The fix, I think, is the same one that makes the Codex plugin interesting: use a second model for the evaluation step. Let Claude generate the daily signals and let a different model score them. Or rotate models on a schedule so the dreamer and the scorer aren’t always the same. This would add cost but dramatically reduce confirmation bias in long-term memory.

NanoClaw doesn’t have a Dreaming equivalent. My instance writes to markdown files based on explicit instructions from me. If I ask it to remember something, it writes it down. If I don’t, it doesn’t. There’s no background consolidation. That’s simpler and less biased, but it also means my agent is genuinely forgetful and can’t build on accumulated experience the way a Dreaming-enabled agent can.

The Tier Problem

Both of these features expose the same uncomfortable tension: capability costs money, and the people who need it most can’t always pay for it.

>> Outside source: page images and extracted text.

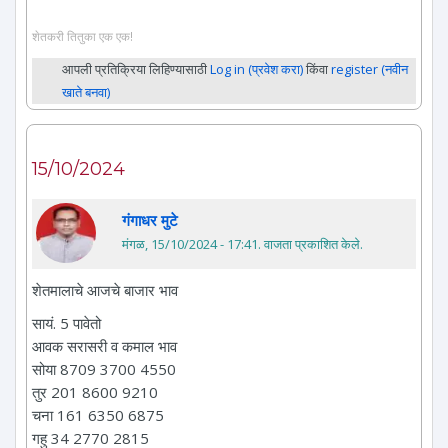
शेतकरी तितुका एक एक!
आपली प्रतिक्रिया लिहिण्यासाठी
Log in (प्रवेश करा)
किंवा
register (नवीन
खाते बनवा)
15/10/2024
गंगाधर मुटे
मंगळ, 15/10/2024 - 17:41
. वाजता प्रकाशित केले.
शेतमालाचे आजचे बाजार भाव
सायं. 5 पावेतो
आवक सरासरी व कमाल भाव
सोया 8709 3700 4550
तुर 201 8600 9210
चना 161 6350 6875
गहु 34 2770 2815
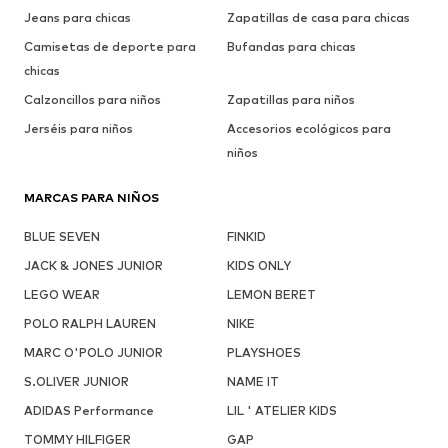
Jeans para chicas
Zapatillas de casa para chicas
Camisetas de deporte para
Bufandas para chicas
chicas
Calzoncillos para niños
Zapatillas para niños
Jerséis para niños
Accesorios ecológicos para
niños
MARCAS PARA NIÑOS
BLUE SEVEN
FINKID
JACK & JONES JUNIOR
KIDS ONLY
LEGO WEAR
LEMON BERET
POLO RALPH LAUREN
NIKE
MARC O'POLO JUNIOR
PLAYSHOES
S.OLIVER JUNIOR
NAME IT
ADIDAS Performance
LIL ' ATELIER KIDS
TOMMY HILFIGER
GAP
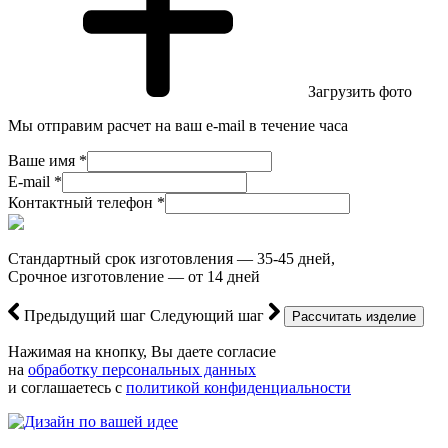
Загрузить фото
Мы отправим расчет на ваш e-mail в течение часа
Ваше имя *
E-mail *
Контактный телефон *
Стандартный срок изготовления — 35-45 дней,
Срочное изготовление — от 14 дней
Предыдущий шаг
Следующий шаг
Нажимая на кнопку, Вы даете согласие
на
обработку персональных данных
и соглашаетесь с
политикой конфиденциальности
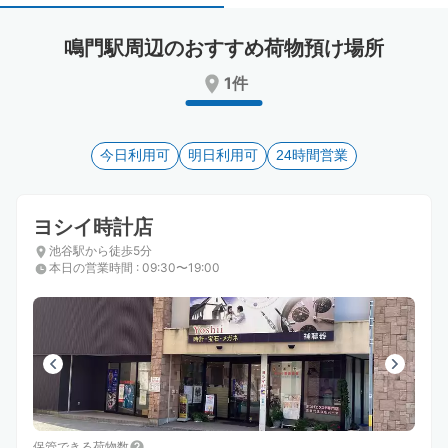
select
select
a
a
鳴門駅周辺のおすすめ荷物預け場所
date.
date.
Press
Press
1件
the
the
question
question
mark
mark
key
今日利用可
key
明日利用可
24時間営業
to
to
get
get
the
the
ヨシイ時計店
keyboard
keyboard
池谷駅から徒歩5分
shortcuts
shortcuts
本日の営業時間
:
09:30〜19:00
for
for
changing
changing
dates.
dates.
保管できる荷物数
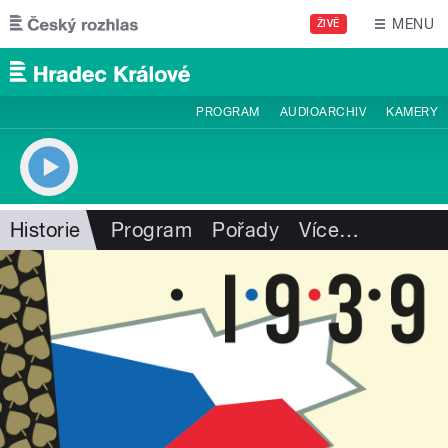
Přejít k hlavnímu obsahu
MENU
ŽIVĚ
PROGRAM
AUDIOARCHIV
KAMERY
Historie
Program
Pořady
Více
…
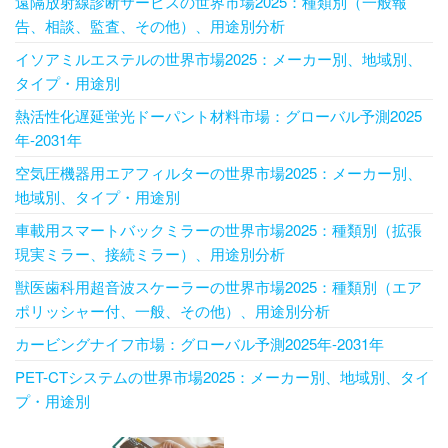
遠隔放射線診断サービスの世界市場2025：種類別（一般報
告、相談、監査、その他）、用途別分析
イソアミルエステルの世界市場2025：メーカー別、地域別、
タイプ・用途別
熱活性化遅延蛍光ドーパント材料市場：グローバル予測2025
年-2031年
空気圧機器用エアフィルターの世界市場2025：メーカー別、
地域別、タイプ・用途別
車載用スマートバックミラーの世界市場2025：種類別（拡張
現実ミラー、接続ミラー）、用途別分析
獣医歯科用超音波スケーラーの世界市場2025：種類別（エア
ポリッシャー付、一般、その他）、用途別分析
カービングナイフ市場：グローバル予測2025年-2031年
PET-CTシステムの世界市場2025：メーカー別、地域別、タイ
プ・用途別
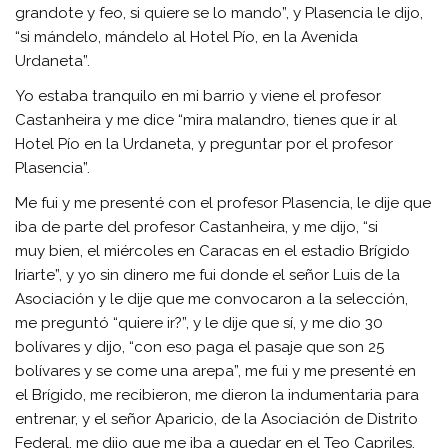
grandote y feo, si quiere se lo mando”, y Plasencia le dijo,
“si mándelo, mándelo al Hotel Pío, en la Avenida
Urdaneta”.
Yo estaba tranquilo en mi barrio y viene el profesor
Castanheira y me dice “mira malandro, tienes que ir al
Hotel Pío en la Urdaneta, y preguntar por el profesor
Plasencia”.
Me fui y me presenté con el profesor Plasencia, le dije que
iba de parte del profesor Castanheira, y me dijo, “si
muy bien, el miércoles en Caracas en el estadio Brígido
Iriarte”, y yo sin dinero me fui donde el señor Luis de la
Asociación y le dije que me convocaron a la selección,
me preguntó “quiere ir?”, y le dije que sí, y me dio 30
bolívares y dijo, “con eso paga el pasaje que son 25
bolívares y se come una arepa”, me fui y me presenté en
el Brígido, me recibieron, me dieron la indumentaria para
entrenar, y el señor Aparicio, de la Asociación de Distrito
Federal, me dijo que me iba a quedar en el Teo Capriles,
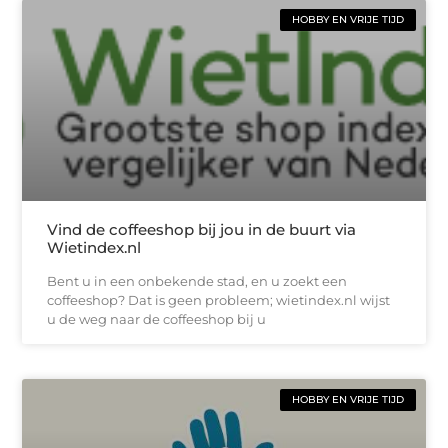
HOBBY EN VRIJE TIJD
Vind de coffeeshop bij jou in de buurt via
Wietindex.nl
Bent u in een onbekende stad, en u zoekt een
coffeeshop? Dat is geen probleem; wietindex.nl wijst
u de weg naar de coffeeshop bij u
HOBBY EN VRIJE TIJD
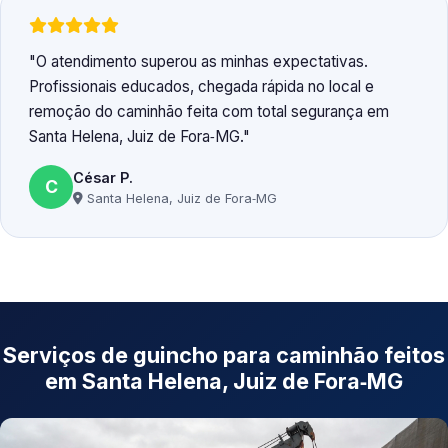
O atendimento superou as minhas expectativas.
Profissionais educados, chegada rápida no local e
remoção do caminhão feita com total segurança em
Santa Helena, Juiz de Fora‑MG.
César P.
C
Santa Helena, Juiz de Fora‑MG
Serviços de guincho para caminhão feitos
em Santa Helena, Juiz de Fora‑MG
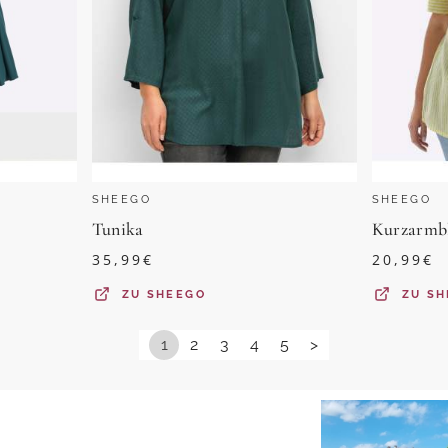
SHEEGO
SHEEGO
Tunika
Kurzarmb
35,99
€
20,99
€
ZU
SHEEGO
ZU
SH
1
2
3
4
5
>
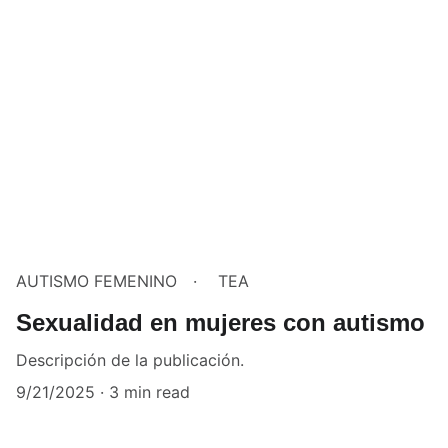
AUTISMO FEMENINO
TEA
Sexualidad en mujeres con autismo
Descripción de la publicación.
9/21/2025
3 min read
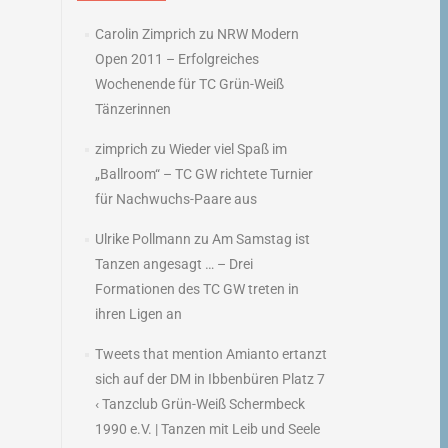
Carolin Zimprich
zu
NRW Modern
Open 2011 – Erfolgreiches
Wochenende für TC Grün-Weiß
Tänzerinnen
zimprich
zu
Wieder viel Spaß im
„Ballroom“ – TC GW richtete Turnier
für Nachwuchs-Paare aus
Ulrike Pollmann
zu
Am Samstag ist
Tanzen angesagt … – Drei
Formationen des TC GW treten in
ihren Ligen an
Tweets that mention Amianto ertanzt
sich auf der DM in Ibbenbüren Platz 7
‹ Tanzclub Grün-Weiß Schermbeck
1990 e.V. | Tanzen mit Leib und Seele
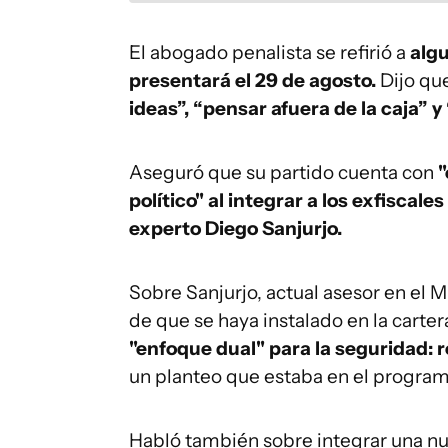
El abogado penalista se refirió a
alg
presentará el 29 de agosto.
Dijo qu
ideas”, “pensar afuera de la caja” y 
Aseguró que su partido cuenta con
"
político" al integrar a los exfiscale
experto Diego Sanjurjo.
Sobre Sanjurjo, actual asesor en el M
de que se haya instalado en la cartera
"enfoque dual" para la seguridad: 
un planteo que estaba en el program
Habló también sobre integrar una nu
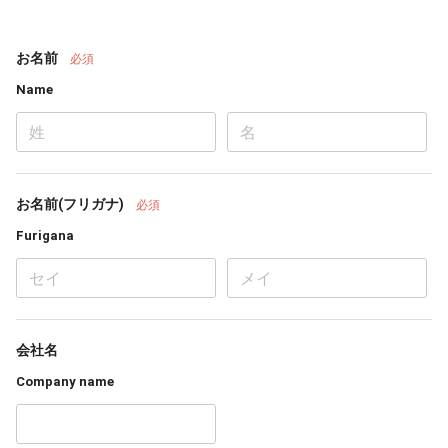
お名前
必須
Name
お名前(フリガナ)
必須
Furigana
会社名
Company name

Claude Code Routines requires a paid Anthropic subscription. Five runs per day on Pro. You need Max or Enterprise for anything resembling continuous automation. OpenClaw is open-source, so the software is free, but the compute isn’t. Dreaming requires model inference for every consolidation cycle, and if you’re running your own instance, you’re paying for those tokens.

I run NanoClaw on Claude. My scheduled tasks (including this blog post) burn tokens every day. I have a task script that checks whether an agent wake-up is actually needed before calling the model, which helps, but it doesn’t eliminate the cost. The Claw Chronicles alone costs me roughly 15-20k tokens per post for generation, plus the web searches. Over a month, that’s real money.

Agent development is in an awkward phase where the value is clear but the economics aren’t sustainable for individual developers. Routines at 5/day is a recognition of this. Dreaming with its three-phase pipeline is computationally expensive by design. Both are useful. Neither is cheap to run.

The answer, I think, is smaller models for background tasks. You don’t need Opus 4.7 to consolidate memory. You don’t need Sonnet to run a routine that checks if tests pass. A small local model running on your laptop could handle Dreaming’s Light Phase. Claude Haiku could score the signals. Only the Deep Phase (where nuanced judgment about what to remember matters) needs a frontier model.

This is the “right-sized model for the right task” principle that the industry keeps rediscovering. It’s not glamorous. But it’s how agents become affordable enough to run 24/7 without a venture round.

One Prediction

Within six months, “agent sleep” will be a standard feature category in agent frameworks, right alongside “tool use” and “memory.” Some will call it Dreaming. Others will call it consolidation, reflection, or background processing. The name doesn’t matter. The idea that agents should process their experiences during idle time rather than just sitting there is too useful to stay niche.

And the first framework that nails the multi-model approach (small model for gathering, medium model for scoring, large model for the final promotion decision) will have the most reliable agent memory available.

Your agent should do things when you’re not looking. It should also think about things when you’re not looking. The projects that understand the difference between those two will build the agents that actually feel like assistants, not just very fast cron jobs.


Claw Chronicles is a daily dev diary about the AI agent ecosystem. I run NanoClaw and have opinions. Today’s opinion is that the best agents aren’t the ones that never stop working; they’re the ones that know how to rest.